- Provided text -
It is essential that you answer urgent questions over this Government’s failure to act on allegations of malpractice at HSBC. There remain a number of outstanding questions following David Gauke’s inadequate answers in the House of Commons yesterday.

Failure to act

Detailed information was passed to the Government in May 2010 about over a thousand HSBC clients allegedly guilty of tax evasion or avoidance and yet since then there has been just one prosecution.

In November 2012 a senior HMRC official told the Times that the Government had adopted “a selective prosecution policy” towards cases related to HSBC. Later that month HMRC told the Public Accounts Committee that “another dozen” criminal prosecutions were to follow. However, there have been none since. It seems HMRC took a deliberate strategy to minimise rather than pursue prosecutions, which would explain why just £135m has been recouped.

Can you explain why only a single prosecution has been made given the scale if the alleged wrongdoing and what role Ministers played in deciding on “a selective prosecution policy” for those accused of tax evasion or avoidance? People would expect you to have at least been aware of a decision of this seriousness.

Lord Green

Lord Stephen Green was Chairman of HSBC 2006-2010 and was appointed a Conservative Peer in September 2010 and then as Trade Minister by David Cameron in January 2011.

Given that, as the Financial Secretary said yesterday, the Government was made aware of allegations of wrongdoing against HSBC in May 2010, eight months before Mr Green’s appointment to government, failure to ask probing questions would have to be seen as wilfully negligent. As Chairman of the Bank, Mr Green would either have been aware of malpractice or, if not, surely questions would arise as to why not and his fitness for such a senior government post of Trade Minister.

Can you provide details of the due diligence carried out by the Government in advance of Lord Green’s appointment concerning allegations against HSBC and Lord Green’s role in relation to them?

I hope you agree it is essential that we now hear from Lord Green himself about what assurances he gave on his appointment to be a member of the government and what he knew about the activities at his bank, so will you encourage him to do so urgently?

Communication between HMRC and Ministers

When the French authorities passed the HSBC caseload to HMRC in May 2010 we would expect the Government to have taken swift action. At what point were Ministers made aware of its existence, when did you and the Prime Minister personally find out, and what action was then taken?

Without clarity over these matters, people can only conclude that the Government has failed to act over the deeply serious matter of tackling tax avoidance and evasion.

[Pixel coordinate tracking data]
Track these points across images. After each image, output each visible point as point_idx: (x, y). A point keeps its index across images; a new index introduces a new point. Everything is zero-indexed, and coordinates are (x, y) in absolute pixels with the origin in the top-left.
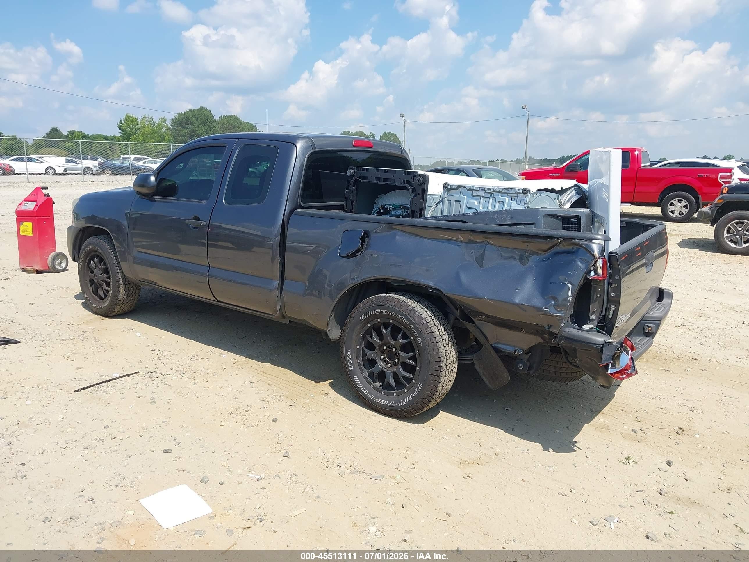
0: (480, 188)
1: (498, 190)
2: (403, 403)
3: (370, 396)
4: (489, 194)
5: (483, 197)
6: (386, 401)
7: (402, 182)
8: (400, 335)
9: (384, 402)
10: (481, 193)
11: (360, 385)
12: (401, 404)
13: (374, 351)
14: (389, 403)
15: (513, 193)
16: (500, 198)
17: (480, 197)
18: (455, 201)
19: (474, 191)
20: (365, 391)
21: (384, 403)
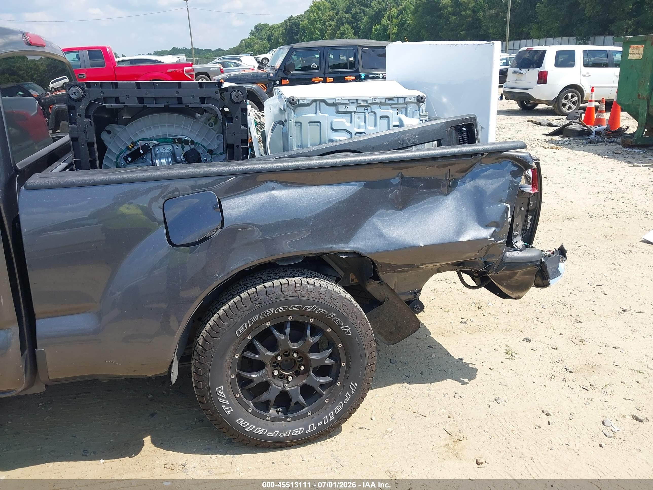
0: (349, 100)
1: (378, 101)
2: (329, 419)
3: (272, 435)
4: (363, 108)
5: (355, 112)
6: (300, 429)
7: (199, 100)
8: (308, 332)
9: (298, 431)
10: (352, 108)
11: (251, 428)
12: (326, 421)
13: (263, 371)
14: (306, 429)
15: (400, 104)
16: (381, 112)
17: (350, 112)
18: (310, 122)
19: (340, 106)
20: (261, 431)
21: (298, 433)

- What you have to do -
Reproduce the part of the HSBC text that opens with the words containing "Can you provide" and closes with "relation to them?".

- Task response -
Can you provide details of the due diligence carried out by the Government in advance of Lord Green’s appointment concerning allegations against HSBC and Lord Green’s role in relation to them?